• **WHAT TO PRODUCE**: Would you return the lines between the one holding "3. Стек данных." and the one holding "Напрямую влиять программист", inclusive, and only those, exactly as they stand in the listing below?

• **GIVEN DATA**:
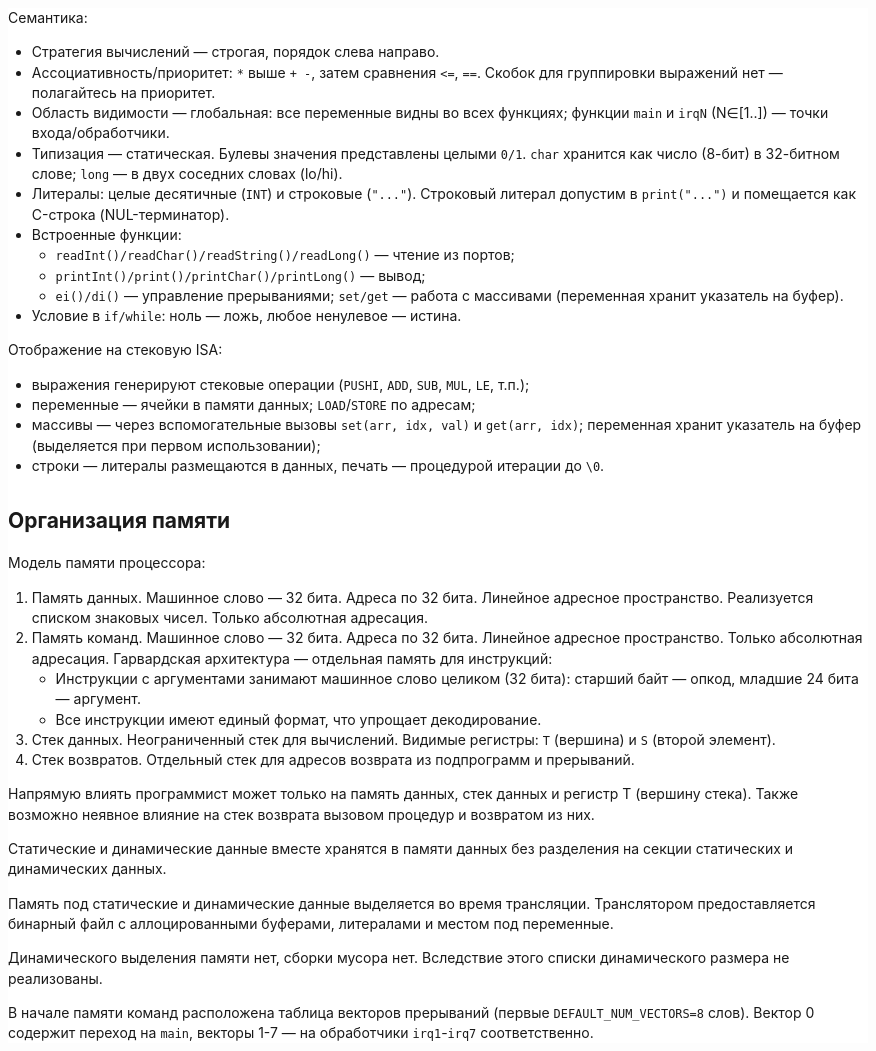 Семантика:

- Стратегия вычислений — строгая, порядок слева направо.
- Ассоциативность/приоритет: `*` выше `+ -`, затем сравнения `<=`, `==`. Скобок для группировки выражений нет — полагайтесь на приоритет.
- Область видимости — глобальная: все переменные видны во всех функциях; функции `main` и `irqN` (N∈[1..]) — точки входа/обработчики.
- Типизация — статическая. Булевы значения представлены целыми `0/1`. `char` хранится как число (8-бит) в 32-битном слове; `long` — в двух соседних словах (lo/hi).
- Литералы: целые десятичные (`INT`) и строковые (`"..."`). Строковый литерал допустим в `print("...")` и помещается как C-строка (NUL-терминатор).
- Встроенные функции: 
  - `readInt()/readChar()/readString()/readLong()` — чтение из портов; 
  - `printInt()/print()/printChar()/printLong()` — вывод; 
  - `ei()/di()` — управление прерываниями; `set/get` — работа с массивами (переменная хранит указатель на буфер).
- Условие в `if/while`: ноль — ложь, любое ненулевое — истина.

Отображение на стековую ISA:

- выражения генерируют стековые операции (`PUSHI`, `ADD`, `SUB`, `MUL`, `LE`, т.п.);
- переменные — ячейки в памяти данных; `LOAD`/`STORE` по адресам;
- массивы — через вспомогательные вызовы `set(arr, idx, val)` и `get(arr, idx)`; переменная хранит указатель на буфер (выделяется при первом использовании);
- строки — литералы размещаются в данных, печать — процедурой итерации до `\0`.

## Организация памяти

Модель памяти процессора:

1. Память данных. Машинное слово — 32 бита. Адреса по 32 бита. Линейное адресное пространство. Реализуется списком знаковых чисел. Только абсолютная адресация.
2. Память команд. Машинное слово — 32 бита. Адреса по 32 бита. Линейное адресное пространство. Только абсолютная адресация. Гарвардская архитектура — отдельная память для инструкций:
   - Инструкции с аргументами занимают машинное слово целиком (32 бита): старший байт — опкод, младшие 24 бита — аргумент.
   - Все инструкции имеют единый формат, что упрощает декодирование.
3. Стек данных. Неограниченный стек для вычислений. Видимые регистры: `T` (вершина) и `S` (второй элемент).
4. Стек возвратов. Отдельный стек для адресов возврата из подпрограмм и прерываний.

Напрямую влиять программист может только на память данных, стек данных и регистр T (вершину стека). Также возможно неявное влияние на стек возврата вызовом процедур и возвратом из них.

Статические и динамические данные вместе хранятся в памяти данных без разделения на секции статических и динамических данных.

Память под статические и динамические данные выделяется во время трансляции. Транслятором предоставляется бинарный файл с аллоцированными буферами, литералами и местом под переменные.

Динамического выделения памяти нет, сборки мусора нет. Вследствие этого списки динамического размера не реализованы.

В начале памяти команд расположена таблица векторов прерываний (первые `DEFAULT_NUM_VECTORS=8` слов). Вектор 0 содержит переход на `main`, векторы 1-7 — на обработчики `irq1`-`irq7` соответственно.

• **SOLVED EXERCISE**:
3. Стек данных. Неограниченный стек для вычислений. Видимые регистры: `T` (вершина) и `S` (второй элемент).
4. Стек возвратов. Отдельный стек для адресов возврата из подпрограмм и прерываний.

Напрямую влиять программист может только на память данных, стек данных и регистр T (вершину стека). Также возможно неявное влияние на стек возврата вызовом процедур и возвратом из них.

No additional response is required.